O Dicionário do Brasil Colonial, por sua vez, define irmandade como um modelo associativo de fiéis, surgido no contexto da reforma Tridentina, e que, sob o influxo de fatores diversos, tais como a valorização da religiosidade leiga, a difusão do culto aos santos e os esforços dos missionários na evangelização das populações, se difunde por toda a Europa ao longo do período moderno. Em Portugal, essas associações se faziam presentes desde a época da expansão marítima, atingindo, portanto, seus domínios ultramarinos.

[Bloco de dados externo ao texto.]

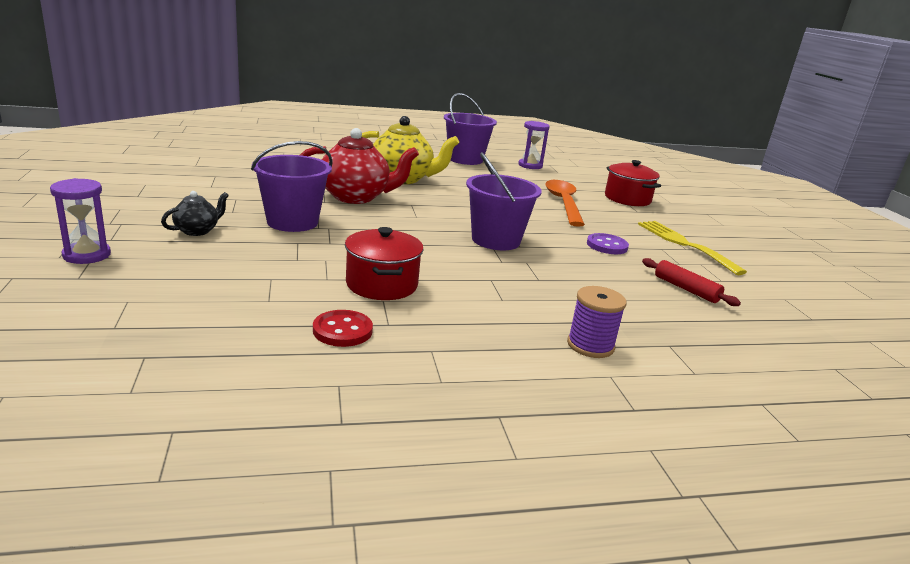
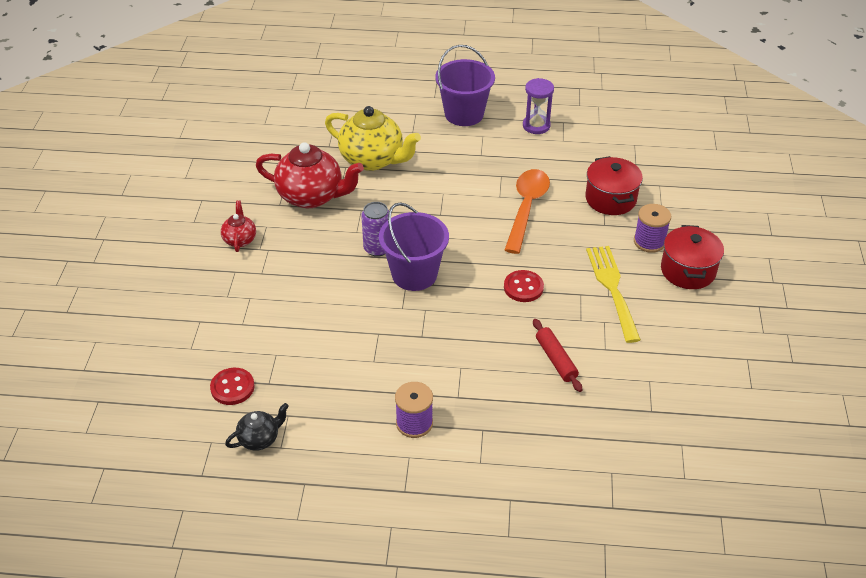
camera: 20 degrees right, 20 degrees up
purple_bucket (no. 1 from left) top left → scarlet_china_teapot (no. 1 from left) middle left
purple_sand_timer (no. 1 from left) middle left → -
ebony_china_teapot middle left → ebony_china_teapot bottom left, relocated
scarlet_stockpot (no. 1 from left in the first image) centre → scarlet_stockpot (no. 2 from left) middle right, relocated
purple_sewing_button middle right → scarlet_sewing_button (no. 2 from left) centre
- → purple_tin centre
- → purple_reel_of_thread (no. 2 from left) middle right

As irmandades foram bastante difundidas no mundo colonial brasileiro, principalmente nos séculos XVII e XVIII. Além de configurarem redes de sociabilidade e solidariedade entre seus membros, as Irmandades reproduziam as principais distinções profissionais, econômicas, jurídicas e étnicas vigentes na América Portuguesa. Como bem lembra o verbete do referido dicionário, essas instituições perpassaram de alto a baixo a sociedade colonial, preservando a natureza desigual das sociedades de Antigo Regime. Esse fato é evidente nas famosas disputas entre associações de uma mesma localidade, que pretendiam se distinguir uma das outras em busca de privilégios. Dessa forma, investiam altas somas na construção e ornamentação de igrejas-sede, além de disputarem lugares de maior projeção nas procissões solenes dos festejos públicos.

Concluindo, a ritualização religiosa característica da América Portuguesa, verificada não somente nos costumes e práticas cotidianas descritas por Ronaldo Vainfas e Luiz Mott, mas também nas pomposas procissões e festas religiosas promovidas pelas irmandades; aponta para uma sociedade fortemente marcada pelas regras de sociabilidade do Antigo Regime. Portanto, a religiosidade colonial, bem como as formas assumidas por ela no seio dos diferentes grupos sociais, está inserida numa realidade onde as aparências importam mais do que as evidências. Como bem resume o Dicionário do Brasil Colonial, as sociedades de Antigo Regime, e dentre elas a sociedade luso-brasileira desenvolvida nos trópicos, concebiam a vida como uma liturgia, uma encenação permanente dos mesmos gestos e atitudes tomados pelos antepassados, num mundo ainda encantado, dominado pela magia e religiosidade. Mundo esse, aliás, fruto do predomínio de uma cultura majoritariamente oral, destituída de consciência histórica, como diria Hans Georg Gadamer, e, que, nessa perspectiva, situava a religião como o instrumento quase exclusivo para estabelecer as identidades e interpretar a realidade. Sendo assim, dizer que os homens coloniais possuíam uma religiosidade exteriorizada, ou melhor, pouco interiorizada, fossem eles livres ou cativos, proprietários ou despossuídos; não significa necessariamente afirmar que eram débeis ou descrentes em matéria de fé, mas, antes, que viviam a fé dentro dos limites impostos a eles pela lógica do Antigo Regime. Enfim, “na análise da religiosidade colonial deve-se procurar penetrar na natureza dessa aparente exterioridade.”